Equally responding, All Progressives Congress (APC), through its lead counsel, Chief Akin Olujimi, urged the apex court to dismiss the application on the grounds that the applicant ought to have started at the very court trying the matter.
At the end of adoption of processes, Okoro announced that judgement had been reserved in the two appeals.
In dismissing the appeal of APM, Okoro drew the attention of Machukwu-Ume to the fact that what he was asking of the apex court was to “redo what we have done”, as the court had earlier resolved the issue some months back, even before hearing commenced at the tribunal.
While stating that the apex court was not bound to hear every appeal brought before it, the presiding justice stated that the senior lawyer ought to have withdrawn the petition at the tribunal when he was confronted with the apex court decision on the matter.
APM, in its petition, had sought the disqualification of Tinubu on grounds of alleged unlawful and double nomination of his vice presidential candidate.
APM argued that Tinubu was not qualified to contest the February 25 presidential election, having violated the provisions of Section 142 (1) of the Constitution of Federal Republic of Nigeria 1999 (as amended).
We Are Confident Judiciary Won’t Fail Nigerians, Say PDP, LP
Atiku and Obi once again declared they were confident of victory.
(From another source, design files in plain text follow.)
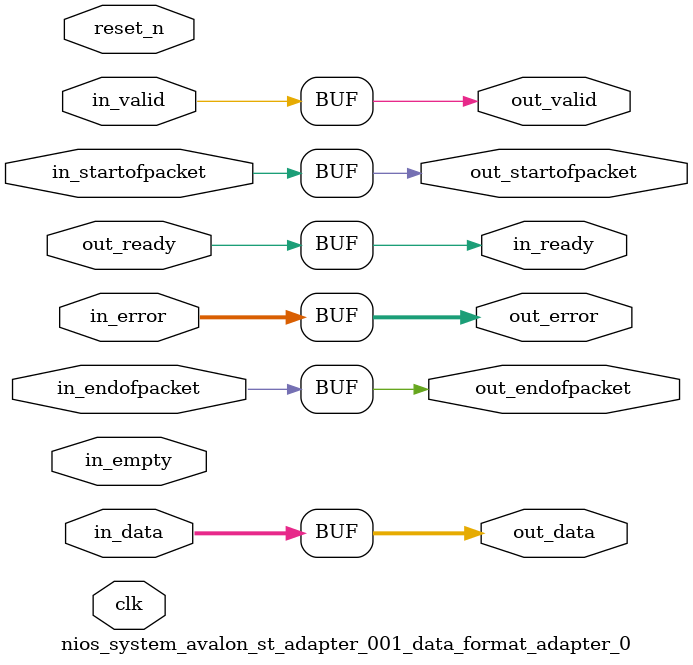
<source format=v>

`timescale 1ns / 100ps
module nios_system_avalon_st_adapter_001_data_format_adapter_0 (
    
      // Interface: clk
      input              clk,
      // Interface: reset
      input              reset_n,
      // Interface: in
      output reg         in_ready,
      input              in_valid,
      input      [31: 0] in_data,
      input      [ 5: 0] in_error,
      input              in_startofpacket,
      input              in_endofpacket,
      input      [ 1: 0] in_empty,
      // Interface: out
      input              out_ready,
      output reg         out_valid,
      output reg [31: 0] out_data,
      output reg [ 5: 0] out_error,
      output reg         out_startofpacket,
      output reg         out_endofpacket
);



   always @* begin
      in_ready = out_ready;
      out_valid = in_valid;
      out_data = in_data;
      out_error = in_error;
      out_startofpacket = in_startofpacket;
      out_endofpacket = in_endofpacket;


   end

endmodule


</source>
Speaking with newsmen in Abuja, National Legal Adviser of Labour Party (LP), Kehinde Edun, said, “We are expected to win. Which law says that the Supreme Court should not listen to fresh evidence? Once you have a compelling fresh evidence, as we have, the Supreme Court is bound to accept it.
“It is part of the Supreme Court rules to accept fresh evidence when there is the need for it. This is the law of the land and cannot be refused or rejected this time around.”
The LP legal adviser stated, “Nigerians are confident that the judiciary, being the last voice of Nigerians, justice shall prevail.
“We won the election. Labour Party is not thinking that the decision of Supreme Court to deliver judgement is because of the FBI report.”
Edun explained that the FBI report had nothing to added or include in the petitions before the apex court, saying what is to be added as evidence has been added to enable the justices of the Supreme Court do justice to the issues at hand.
Similarly, PDP, in a statement by it National Publicity Secretary, Hon. Debo Ologunagba, said the party believed that “issues of the February 2023 presidential election; the barefaced violation of rules and the laws, the brazen manipulations and falsifications in perversion of the electoral process, have put democracy in a precarious situation”.
Ologunagba said Nigerians and, indeed, the whole world, “Look forward to the Supreme Court for justice in the hope that the court will apply the laws, including the express provisions of the Constitution of the Federal Republic of Nigeria, 1999 (as amended), the Electoral Act, 2022, and INEC Guidelines and Regulations in delivering substantial justice in the matter.”
According to the PDP spokesperson, “The earnest expectation of Nigerians and lovers of democracy across the world is that the Supreme Court will use this case to firmly validate the maxim that the judiciary is the last hope of the common man.”
Ologunagba said Nigerians were optimistic in hoping that the Supreme Court would dispense substantial justice according to law and fact in the appeal.